• Alliance France Tourisme

Edito - Anne Pruvot, VP Alliance France Tourisme & DG SNCF Connect & Tech



Après une année 2021 de montagnes russes marquée par des ouvertures / fermetures de frontières, confinements / déconfinements, couvre-feu, restrictions de circulation, un été avec un retour à la quasi normale, nous entamions ce début d’année 2022 avec une perspective de retour aux niveaux pré-Covid-19, voire de croissance qui était tant attendue depuis mars 2020.


La très forte envie des Français de voyager est une réalité et vient compléter les aspirations à retrouver leurs proches et leurs amis.


Nous avons ainsi retrouvé les clients dans nos trains notamment pour les acheminer vers les stations d’hiver lors des vacances d’Hiver 2022 avec des chiffres de ventes supérieurs à 2020. Dans nos dix premières destinations, quatre permettaient d’atteindre les stations de montagne : Annecy, Grenoble, Chambéry ou Bourg Saint-Maurice et affichaient une forte croissance (+20 points environ).


Ouvertes le 9 mars dernier, les ventes de billets pour les vacances d’été (jusqu’à fin août) ont confirmé cette tendance positive et cette forte envie des Français de voyager, et de voyager en France, avec plus de 700 000 billets vendus en une journée notamment pour les ponts du mois de mai mais aussi pour les vacances d’été.


Au-delà de ces chiffres qui montrent à la fois le dynamisme du tourisme en France et du transport ferroviaire, des tendances de fond ont été accélérées par la crise Covid-19 :

  • Le renforcement de la demande de dernière minute (plus de 60% de nos ventes se font dans les 14 derniers jours avant le voyage), ce qui crée à la fois de la tension sur l’offre pour les opérateurs de tourisme et de mobilité, et une variable d’ajustement de dernière minute dans les budgets des Français ;

  • Une attente de flexibilité de la part de nos clients ; pour répondre à celle-ci ainsi qu’à des réservations de plus en plus tardives, SNCF Voyageurs a mis en place une nouvelle gamme tarifaire avec la carte Avantage qui offre un plafonnement des prix même en dernière minute ;

  • La porosité des moments de vie ; le premier exemple est bien sûr le développement du télétravail ; on connaissait le bleisure (business + loisirs), il faut que nous nous habituions au workation, une nouvelle articulation de nos temps de travail et temps libre ((télé)travail et vacances, (télé)travail et week-end) ;

  • Le goût pour les micro-aventures, durées courtes, simple à organiser, hyperlocales, bon marché… renforce l’attractivité de la France et nous permet, acteurs du tourisme et de la mobilité, de mettre l’accent sur la dimension écoresponsable et de renforcer notre attention sur l’essentiel ;

  • Une préoccupation environnementale grandissante, que ce soit pour rejoindre des destinations moins courues par les touristes ou pour emprunter des modes de transports moins émetteur de CO2 ou plus proche d’une aspiration à la slow life ; l’attractivité des offres ferroviaires avec un TGV dont les émissions de CO2 sont 50 fois inférieures à la voiture par passager, le retour des trains de nuit et le développement de nouvelles offres comme Ouigo Train Classique qui signent tous les deux une véritable slow life ferroviaire...

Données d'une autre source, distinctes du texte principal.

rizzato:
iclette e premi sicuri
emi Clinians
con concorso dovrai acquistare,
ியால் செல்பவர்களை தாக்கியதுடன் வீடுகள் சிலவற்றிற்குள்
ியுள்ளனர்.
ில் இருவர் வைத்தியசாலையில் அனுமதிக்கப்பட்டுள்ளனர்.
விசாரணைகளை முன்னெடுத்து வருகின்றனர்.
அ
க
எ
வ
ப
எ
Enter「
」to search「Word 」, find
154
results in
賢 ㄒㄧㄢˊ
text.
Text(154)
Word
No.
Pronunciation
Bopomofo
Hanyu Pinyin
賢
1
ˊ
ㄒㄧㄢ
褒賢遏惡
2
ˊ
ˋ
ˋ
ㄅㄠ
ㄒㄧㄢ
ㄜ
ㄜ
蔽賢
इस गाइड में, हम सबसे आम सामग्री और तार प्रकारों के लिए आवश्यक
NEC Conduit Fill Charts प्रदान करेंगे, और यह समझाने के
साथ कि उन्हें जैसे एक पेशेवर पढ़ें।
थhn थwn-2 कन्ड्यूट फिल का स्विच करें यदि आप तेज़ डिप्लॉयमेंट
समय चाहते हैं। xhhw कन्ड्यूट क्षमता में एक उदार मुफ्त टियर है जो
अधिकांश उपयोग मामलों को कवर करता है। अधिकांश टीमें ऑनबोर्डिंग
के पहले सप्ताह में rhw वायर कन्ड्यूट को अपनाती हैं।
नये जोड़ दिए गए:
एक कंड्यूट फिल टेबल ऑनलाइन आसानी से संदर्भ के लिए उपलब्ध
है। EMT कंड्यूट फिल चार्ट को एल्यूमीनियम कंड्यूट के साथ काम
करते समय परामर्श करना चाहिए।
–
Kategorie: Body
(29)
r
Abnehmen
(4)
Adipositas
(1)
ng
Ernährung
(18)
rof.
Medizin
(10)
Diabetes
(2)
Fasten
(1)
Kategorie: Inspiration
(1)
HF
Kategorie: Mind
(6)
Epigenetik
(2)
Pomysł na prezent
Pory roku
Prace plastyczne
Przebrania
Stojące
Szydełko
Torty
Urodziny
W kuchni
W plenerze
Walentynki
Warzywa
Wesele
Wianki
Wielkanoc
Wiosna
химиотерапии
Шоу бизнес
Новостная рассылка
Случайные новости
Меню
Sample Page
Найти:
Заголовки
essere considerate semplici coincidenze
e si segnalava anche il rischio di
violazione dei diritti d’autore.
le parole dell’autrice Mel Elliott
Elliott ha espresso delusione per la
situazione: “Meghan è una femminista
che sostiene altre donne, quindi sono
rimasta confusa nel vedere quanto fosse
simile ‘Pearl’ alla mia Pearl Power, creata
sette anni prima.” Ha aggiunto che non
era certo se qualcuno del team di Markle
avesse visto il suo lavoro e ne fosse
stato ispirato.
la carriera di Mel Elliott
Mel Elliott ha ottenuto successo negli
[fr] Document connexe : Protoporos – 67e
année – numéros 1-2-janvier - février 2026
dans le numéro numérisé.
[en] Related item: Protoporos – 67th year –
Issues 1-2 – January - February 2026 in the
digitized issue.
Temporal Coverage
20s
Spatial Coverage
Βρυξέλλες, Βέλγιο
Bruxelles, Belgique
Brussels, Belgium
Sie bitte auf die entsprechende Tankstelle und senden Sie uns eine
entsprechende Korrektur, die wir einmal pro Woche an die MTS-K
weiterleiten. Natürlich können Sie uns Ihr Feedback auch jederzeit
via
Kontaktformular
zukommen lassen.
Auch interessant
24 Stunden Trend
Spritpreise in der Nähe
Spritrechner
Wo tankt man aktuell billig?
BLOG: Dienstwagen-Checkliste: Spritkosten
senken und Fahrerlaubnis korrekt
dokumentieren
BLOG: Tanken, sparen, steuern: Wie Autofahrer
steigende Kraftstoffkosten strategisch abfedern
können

  • Et bien sûr, une digitalisation des pratiques toujours plus prégnante, favorisant la réduction des contacts au sens propre du terme, la simplification des accès aux différentes offres…

Les tensions internationales, particulièrement la guerre en Ukraine, le maintien des frontières fermées en Asie, doivent nous inciter à capitaliser fortement sur les transformations positives issues des périodes paroxystiques de la pandémie de COVID-19. En effet, en nous privant encore du retour d’une partie des touristes internationaux, en renchérissant le coût de la vie à travers le prix de l’énergie ou de certaines matières premières (comme les matières premières agricoles) et en recréant un environnement incertain, l’incertitude va demeurer la règle pour les mois à venir, mais va également renforcer l’intérêt de bien explorer le marché des touristes français.


Aussi nous devons, ensemble, les acteurs du secteur du tourisme mieux coopérer et offrir davantage de partenariats pour répondre aux attentes de nos clients et investir ainsi l’ensemble des opportunités. Chacun d’entre nous, seul, n’a qu’une partie des réponses ; ensemble en tant que membre d’un seul et même écosystème, nous avons l’opportunité de formuler une réponse unique, innovante et différenciante aux besoins de « partir » et de « s’évader » des Français.